Sometimes in those days he woke from dreams that threatened to drown him, his eyelashes wet; he woke between languages, not knowing where he was but filled with an inchoate longing to be somewhere else. He thinks back to his childhood, his days on the river, days in the fields. His life has been filled with fugitive women. He remembers the stepmothers Walter would bring home: scarcely had you made your duties to one of them, before Walter fell out with her, or she flounced off with her clothes tied up in a bundle. He thinks of his daughters Anne and Grace; perhaps he will meet them as women grown? He thinks of Anselma’s daughter, moving slowly in his house with soft and curious eyes, picking up those things that belonged to him, his seal, his books, examining his globe of the world and asking, ‘This island, where is this? Is this the New World?’

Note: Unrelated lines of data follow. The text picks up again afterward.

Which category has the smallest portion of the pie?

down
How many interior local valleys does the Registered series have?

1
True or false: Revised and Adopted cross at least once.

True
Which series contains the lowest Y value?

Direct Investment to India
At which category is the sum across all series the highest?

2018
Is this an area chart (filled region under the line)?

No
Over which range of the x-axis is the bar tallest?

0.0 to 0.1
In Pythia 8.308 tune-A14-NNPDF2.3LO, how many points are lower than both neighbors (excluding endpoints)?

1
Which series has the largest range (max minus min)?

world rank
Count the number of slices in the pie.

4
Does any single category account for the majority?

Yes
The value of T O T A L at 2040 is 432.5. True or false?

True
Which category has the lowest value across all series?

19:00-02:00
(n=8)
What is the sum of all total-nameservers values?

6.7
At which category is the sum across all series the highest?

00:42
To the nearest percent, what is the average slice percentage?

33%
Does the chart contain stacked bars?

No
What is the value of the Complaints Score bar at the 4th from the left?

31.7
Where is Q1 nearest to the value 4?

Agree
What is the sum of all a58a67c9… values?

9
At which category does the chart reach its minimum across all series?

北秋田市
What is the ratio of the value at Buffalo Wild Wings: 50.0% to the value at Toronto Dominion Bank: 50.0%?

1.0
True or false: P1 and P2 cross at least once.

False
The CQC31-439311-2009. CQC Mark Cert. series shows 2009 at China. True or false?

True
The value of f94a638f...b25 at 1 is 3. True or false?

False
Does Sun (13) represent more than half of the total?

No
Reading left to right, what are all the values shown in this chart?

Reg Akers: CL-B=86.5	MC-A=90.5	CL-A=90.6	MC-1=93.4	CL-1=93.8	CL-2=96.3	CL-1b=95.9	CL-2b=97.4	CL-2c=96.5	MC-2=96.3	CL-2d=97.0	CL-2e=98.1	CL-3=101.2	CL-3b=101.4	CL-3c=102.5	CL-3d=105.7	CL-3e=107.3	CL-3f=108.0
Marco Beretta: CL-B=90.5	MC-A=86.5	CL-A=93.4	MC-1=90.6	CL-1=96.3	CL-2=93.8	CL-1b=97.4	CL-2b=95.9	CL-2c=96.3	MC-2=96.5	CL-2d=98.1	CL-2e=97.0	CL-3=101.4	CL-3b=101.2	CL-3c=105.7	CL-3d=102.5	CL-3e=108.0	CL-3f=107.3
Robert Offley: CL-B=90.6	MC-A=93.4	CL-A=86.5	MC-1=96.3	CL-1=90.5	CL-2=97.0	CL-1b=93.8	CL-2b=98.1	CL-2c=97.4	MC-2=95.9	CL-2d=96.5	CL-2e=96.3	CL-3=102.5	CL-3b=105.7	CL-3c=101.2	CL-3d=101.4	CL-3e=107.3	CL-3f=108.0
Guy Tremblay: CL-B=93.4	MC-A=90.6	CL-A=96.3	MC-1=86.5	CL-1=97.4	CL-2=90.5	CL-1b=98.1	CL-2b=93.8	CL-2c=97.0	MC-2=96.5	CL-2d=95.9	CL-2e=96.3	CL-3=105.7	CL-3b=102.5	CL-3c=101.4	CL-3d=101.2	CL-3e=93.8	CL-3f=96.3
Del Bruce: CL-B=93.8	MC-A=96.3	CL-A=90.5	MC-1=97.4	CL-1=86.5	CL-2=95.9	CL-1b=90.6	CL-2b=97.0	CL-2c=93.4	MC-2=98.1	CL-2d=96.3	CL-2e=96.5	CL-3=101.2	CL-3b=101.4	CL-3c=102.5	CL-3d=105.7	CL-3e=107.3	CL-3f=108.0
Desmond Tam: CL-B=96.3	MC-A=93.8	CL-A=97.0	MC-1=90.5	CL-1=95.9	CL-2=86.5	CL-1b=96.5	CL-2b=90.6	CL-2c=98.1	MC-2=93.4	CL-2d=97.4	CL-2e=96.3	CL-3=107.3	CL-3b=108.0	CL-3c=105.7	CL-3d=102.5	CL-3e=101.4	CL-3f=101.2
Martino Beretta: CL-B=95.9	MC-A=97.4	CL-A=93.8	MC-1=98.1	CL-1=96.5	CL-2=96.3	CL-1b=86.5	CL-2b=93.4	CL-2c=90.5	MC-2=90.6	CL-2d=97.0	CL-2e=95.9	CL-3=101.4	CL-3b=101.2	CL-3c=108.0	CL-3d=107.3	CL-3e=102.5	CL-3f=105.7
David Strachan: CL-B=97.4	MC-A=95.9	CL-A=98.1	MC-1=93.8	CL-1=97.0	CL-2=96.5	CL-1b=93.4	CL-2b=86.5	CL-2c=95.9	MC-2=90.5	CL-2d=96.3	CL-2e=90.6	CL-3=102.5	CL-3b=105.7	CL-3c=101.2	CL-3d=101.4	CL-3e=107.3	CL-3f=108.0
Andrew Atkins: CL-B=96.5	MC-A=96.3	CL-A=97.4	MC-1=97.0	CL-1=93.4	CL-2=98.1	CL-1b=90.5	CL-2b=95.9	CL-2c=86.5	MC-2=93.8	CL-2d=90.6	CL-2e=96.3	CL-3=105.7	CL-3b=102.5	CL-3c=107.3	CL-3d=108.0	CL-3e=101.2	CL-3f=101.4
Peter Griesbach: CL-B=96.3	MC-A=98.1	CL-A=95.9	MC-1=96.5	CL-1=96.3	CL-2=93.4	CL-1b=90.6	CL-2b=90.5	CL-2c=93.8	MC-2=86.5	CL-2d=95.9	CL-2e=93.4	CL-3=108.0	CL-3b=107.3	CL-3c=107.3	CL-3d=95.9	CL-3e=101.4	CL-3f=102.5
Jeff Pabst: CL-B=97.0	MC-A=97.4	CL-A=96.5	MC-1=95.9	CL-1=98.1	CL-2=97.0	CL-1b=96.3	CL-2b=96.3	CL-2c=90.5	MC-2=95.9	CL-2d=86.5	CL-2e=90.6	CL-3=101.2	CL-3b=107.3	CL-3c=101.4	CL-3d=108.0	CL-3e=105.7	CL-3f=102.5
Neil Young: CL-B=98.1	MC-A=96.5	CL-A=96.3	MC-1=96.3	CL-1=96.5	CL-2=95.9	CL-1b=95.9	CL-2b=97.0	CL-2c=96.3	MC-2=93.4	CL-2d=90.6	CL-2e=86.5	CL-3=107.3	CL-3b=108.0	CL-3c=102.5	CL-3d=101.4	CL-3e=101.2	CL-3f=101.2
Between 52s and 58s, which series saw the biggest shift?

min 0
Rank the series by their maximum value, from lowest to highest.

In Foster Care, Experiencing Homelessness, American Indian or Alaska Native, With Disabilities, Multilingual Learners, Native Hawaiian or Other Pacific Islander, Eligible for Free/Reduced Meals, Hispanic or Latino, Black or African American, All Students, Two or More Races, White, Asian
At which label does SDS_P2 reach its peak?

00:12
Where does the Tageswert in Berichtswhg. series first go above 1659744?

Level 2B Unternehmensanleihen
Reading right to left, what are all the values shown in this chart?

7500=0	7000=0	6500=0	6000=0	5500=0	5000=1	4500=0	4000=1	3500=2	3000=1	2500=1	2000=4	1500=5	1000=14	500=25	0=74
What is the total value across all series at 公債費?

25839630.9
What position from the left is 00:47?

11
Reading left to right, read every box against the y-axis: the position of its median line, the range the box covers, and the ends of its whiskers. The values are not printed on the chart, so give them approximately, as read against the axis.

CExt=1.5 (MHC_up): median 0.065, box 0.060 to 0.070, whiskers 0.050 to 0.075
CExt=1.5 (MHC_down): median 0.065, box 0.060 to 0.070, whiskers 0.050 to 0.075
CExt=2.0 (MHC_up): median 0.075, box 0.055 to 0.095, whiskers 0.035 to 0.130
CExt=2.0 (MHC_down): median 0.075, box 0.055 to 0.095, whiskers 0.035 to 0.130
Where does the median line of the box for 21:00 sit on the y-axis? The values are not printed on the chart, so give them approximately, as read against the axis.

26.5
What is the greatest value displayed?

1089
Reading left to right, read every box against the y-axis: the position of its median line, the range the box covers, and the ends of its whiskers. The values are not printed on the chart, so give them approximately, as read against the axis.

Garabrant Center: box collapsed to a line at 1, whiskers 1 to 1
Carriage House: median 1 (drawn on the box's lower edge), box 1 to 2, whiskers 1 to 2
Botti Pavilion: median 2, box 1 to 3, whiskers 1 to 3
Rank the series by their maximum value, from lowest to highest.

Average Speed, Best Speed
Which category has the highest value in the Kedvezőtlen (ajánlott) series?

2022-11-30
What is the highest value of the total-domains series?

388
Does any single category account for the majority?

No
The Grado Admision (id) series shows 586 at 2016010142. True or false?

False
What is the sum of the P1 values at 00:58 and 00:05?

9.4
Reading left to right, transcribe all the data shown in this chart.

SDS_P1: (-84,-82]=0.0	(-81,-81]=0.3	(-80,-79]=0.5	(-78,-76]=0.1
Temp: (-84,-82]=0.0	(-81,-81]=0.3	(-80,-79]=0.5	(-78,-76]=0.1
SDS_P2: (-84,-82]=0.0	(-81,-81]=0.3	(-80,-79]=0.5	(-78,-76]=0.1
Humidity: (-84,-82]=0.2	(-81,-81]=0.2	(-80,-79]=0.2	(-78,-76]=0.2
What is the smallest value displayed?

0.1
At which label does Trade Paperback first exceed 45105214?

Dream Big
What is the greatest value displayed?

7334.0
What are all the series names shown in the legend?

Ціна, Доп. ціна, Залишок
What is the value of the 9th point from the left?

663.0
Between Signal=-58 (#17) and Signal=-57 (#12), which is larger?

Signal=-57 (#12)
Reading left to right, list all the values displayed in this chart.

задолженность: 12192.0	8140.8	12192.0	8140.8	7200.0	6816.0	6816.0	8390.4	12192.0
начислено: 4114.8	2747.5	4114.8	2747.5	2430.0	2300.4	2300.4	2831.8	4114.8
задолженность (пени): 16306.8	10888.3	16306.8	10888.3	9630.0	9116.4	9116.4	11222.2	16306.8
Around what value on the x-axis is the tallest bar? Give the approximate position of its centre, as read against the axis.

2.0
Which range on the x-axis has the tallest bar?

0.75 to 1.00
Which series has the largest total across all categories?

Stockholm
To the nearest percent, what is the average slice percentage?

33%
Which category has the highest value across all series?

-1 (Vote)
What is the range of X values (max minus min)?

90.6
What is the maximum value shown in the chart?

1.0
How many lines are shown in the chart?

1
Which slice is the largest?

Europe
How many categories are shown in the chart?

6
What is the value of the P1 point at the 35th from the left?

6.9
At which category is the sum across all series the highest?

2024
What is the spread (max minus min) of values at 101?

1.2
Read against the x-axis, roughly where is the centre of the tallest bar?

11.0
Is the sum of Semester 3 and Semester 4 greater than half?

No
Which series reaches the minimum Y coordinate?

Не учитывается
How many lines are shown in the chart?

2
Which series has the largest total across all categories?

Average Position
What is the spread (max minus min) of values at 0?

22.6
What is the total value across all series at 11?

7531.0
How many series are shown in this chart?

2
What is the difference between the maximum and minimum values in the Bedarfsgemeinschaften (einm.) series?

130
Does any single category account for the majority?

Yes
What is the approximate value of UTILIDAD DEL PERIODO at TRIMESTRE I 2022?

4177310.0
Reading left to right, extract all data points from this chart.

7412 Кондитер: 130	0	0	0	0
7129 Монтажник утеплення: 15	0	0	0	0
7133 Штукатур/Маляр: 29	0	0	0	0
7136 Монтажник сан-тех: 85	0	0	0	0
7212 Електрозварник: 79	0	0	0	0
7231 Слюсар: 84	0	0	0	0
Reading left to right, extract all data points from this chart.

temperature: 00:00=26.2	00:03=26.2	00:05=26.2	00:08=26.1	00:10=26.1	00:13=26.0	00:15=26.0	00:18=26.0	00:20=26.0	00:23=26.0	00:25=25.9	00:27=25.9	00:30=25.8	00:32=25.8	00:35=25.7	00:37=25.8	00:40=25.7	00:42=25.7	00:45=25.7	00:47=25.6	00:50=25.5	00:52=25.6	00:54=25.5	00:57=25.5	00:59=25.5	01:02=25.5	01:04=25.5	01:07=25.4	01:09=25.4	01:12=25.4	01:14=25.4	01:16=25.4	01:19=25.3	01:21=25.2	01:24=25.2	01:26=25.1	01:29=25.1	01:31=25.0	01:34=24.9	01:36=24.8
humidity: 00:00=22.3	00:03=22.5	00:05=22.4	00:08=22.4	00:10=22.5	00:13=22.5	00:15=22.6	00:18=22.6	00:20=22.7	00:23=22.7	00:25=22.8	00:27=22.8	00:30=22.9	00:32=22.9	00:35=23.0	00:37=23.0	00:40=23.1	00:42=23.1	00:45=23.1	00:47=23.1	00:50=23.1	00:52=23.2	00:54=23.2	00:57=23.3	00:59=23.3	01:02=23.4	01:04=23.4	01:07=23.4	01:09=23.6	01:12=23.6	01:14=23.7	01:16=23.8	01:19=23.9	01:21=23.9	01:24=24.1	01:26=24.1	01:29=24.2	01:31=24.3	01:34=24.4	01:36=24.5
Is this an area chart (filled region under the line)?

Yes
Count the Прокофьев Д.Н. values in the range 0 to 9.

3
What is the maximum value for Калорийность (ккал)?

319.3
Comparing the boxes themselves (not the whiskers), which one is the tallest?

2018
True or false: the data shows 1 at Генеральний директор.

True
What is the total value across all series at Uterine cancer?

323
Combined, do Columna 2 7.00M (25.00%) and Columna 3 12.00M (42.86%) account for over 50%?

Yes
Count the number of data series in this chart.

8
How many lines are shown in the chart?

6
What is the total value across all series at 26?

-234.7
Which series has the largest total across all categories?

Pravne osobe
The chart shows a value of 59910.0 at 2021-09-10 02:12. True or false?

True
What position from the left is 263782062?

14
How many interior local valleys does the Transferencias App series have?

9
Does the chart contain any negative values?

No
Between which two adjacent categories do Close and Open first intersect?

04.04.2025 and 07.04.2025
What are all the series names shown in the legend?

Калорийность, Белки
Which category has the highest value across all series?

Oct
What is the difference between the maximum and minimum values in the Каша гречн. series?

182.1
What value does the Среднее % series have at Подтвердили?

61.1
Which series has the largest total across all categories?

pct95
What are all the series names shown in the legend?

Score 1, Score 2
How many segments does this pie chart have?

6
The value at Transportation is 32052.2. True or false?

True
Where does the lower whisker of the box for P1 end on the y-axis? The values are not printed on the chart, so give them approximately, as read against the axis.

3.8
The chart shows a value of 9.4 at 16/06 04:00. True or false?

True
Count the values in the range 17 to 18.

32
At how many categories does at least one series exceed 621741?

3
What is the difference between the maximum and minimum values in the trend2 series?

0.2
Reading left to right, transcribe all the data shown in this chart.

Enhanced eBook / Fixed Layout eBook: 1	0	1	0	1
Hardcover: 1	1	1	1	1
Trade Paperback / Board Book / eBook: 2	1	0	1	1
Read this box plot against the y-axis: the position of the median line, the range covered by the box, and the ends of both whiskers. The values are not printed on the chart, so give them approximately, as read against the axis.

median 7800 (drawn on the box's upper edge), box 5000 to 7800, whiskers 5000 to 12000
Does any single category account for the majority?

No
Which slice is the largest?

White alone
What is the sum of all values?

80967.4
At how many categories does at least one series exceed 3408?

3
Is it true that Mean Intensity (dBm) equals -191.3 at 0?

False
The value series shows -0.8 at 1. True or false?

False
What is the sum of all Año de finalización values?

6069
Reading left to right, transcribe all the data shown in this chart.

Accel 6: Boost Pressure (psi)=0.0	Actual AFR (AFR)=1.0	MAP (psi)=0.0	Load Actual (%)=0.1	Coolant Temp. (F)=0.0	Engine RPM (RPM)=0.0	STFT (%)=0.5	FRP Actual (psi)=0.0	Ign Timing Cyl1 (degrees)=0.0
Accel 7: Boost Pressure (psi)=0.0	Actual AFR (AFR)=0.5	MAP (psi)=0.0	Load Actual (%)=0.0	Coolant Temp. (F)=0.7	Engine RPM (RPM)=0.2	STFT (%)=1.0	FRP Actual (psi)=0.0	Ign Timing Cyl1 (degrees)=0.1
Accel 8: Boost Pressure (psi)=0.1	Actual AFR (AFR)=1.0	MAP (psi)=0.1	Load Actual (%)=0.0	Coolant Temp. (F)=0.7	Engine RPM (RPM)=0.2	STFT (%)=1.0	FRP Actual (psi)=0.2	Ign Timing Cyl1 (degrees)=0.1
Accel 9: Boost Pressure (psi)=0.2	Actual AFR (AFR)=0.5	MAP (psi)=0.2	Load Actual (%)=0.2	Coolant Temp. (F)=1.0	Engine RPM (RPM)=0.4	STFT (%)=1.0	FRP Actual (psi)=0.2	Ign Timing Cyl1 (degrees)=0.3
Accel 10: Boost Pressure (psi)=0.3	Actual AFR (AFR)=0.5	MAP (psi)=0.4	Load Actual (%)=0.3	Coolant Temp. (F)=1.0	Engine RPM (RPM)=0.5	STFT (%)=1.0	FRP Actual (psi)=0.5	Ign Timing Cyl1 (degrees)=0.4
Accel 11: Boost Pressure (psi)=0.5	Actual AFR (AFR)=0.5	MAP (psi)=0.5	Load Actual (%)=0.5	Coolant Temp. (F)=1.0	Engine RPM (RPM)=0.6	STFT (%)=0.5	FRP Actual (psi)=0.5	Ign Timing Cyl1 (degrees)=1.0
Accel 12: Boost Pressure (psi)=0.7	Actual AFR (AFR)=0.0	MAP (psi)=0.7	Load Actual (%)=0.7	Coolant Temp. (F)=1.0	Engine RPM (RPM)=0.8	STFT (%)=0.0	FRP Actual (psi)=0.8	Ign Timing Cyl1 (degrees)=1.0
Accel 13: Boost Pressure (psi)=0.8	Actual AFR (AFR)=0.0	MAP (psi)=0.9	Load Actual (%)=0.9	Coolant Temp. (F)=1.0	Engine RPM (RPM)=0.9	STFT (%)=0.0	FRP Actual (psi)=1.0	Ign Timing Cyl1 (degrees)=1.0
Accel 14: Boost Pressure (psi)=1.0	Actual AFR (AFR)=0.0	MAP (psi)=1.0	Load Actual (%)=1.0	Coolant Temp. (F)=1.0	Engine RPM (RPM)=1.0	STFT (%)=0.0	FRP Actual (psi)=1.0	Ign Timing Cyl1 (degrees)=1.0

Mr Wriothesley has moved into Austin Friars, they tell him. The king has ordered him to dissolve the Cromwell household. By day, Call-Me strides through the rooms, expansive, breathing in the smell of paper and ink, rosewater and resin. But by night the leopard pads the floor, smelling the fur of long-dead animals, spaniels and marmosets, gazing upward at the nightingale mute in her cage. She sniffs out the boiled meats of a decade of dinners, and the bones of mice behind the panelling; her opaque, unmoved glance follows the flight of a bird outside the window. He thinks, I have spent hundreds of pounds on glass. Wriothesley cannot dissolve my household. He can only walk through the glass and shatter it, bleeding from a thousand cuts.
Christophe comes back. He looks unsteady: drink, or sun, or something else. He says, ‘You could have stayed out longer. I did not lack for company.’
July, and the nights are short. When the light begins to fade, he sends the boy out again to find his supper, while he thinks of Heaven and Hell. When he pictures Hell he can only think of a cold place, a wasteland, a wharf, a marsh, a landing stage; Walter distantly bawling, then the bawling coming nearer. That is how it will be – not pain itself, but the constant apprehension of pain; the constant apprehension of fault, the knowledge that you are going to be punished for something you couldn’t help and didn’t even know was wrong; and the discord in Hell will be constant, repeating for ever and ever, a violent argument being carried on in the next room. When he thinks of Heaven he imagines it as a vast party arranged by the cardinal; like that field in Picardy, the Field of the Cloth of Gold, with palaces built on unlikely and marginal ground, acres of clear glass catching the sun. But his master should have built in a softer climate. Perhaps, he thinks, this time tomorrow I will inhabit some kinder city: the blue shadows lengthening, the sun’s final rays softening the lines of bell towers and domes; ladies in niches at their prayers, a small dog with a plumed tail strolling the streets; indifferent doves alighting on gilded spires.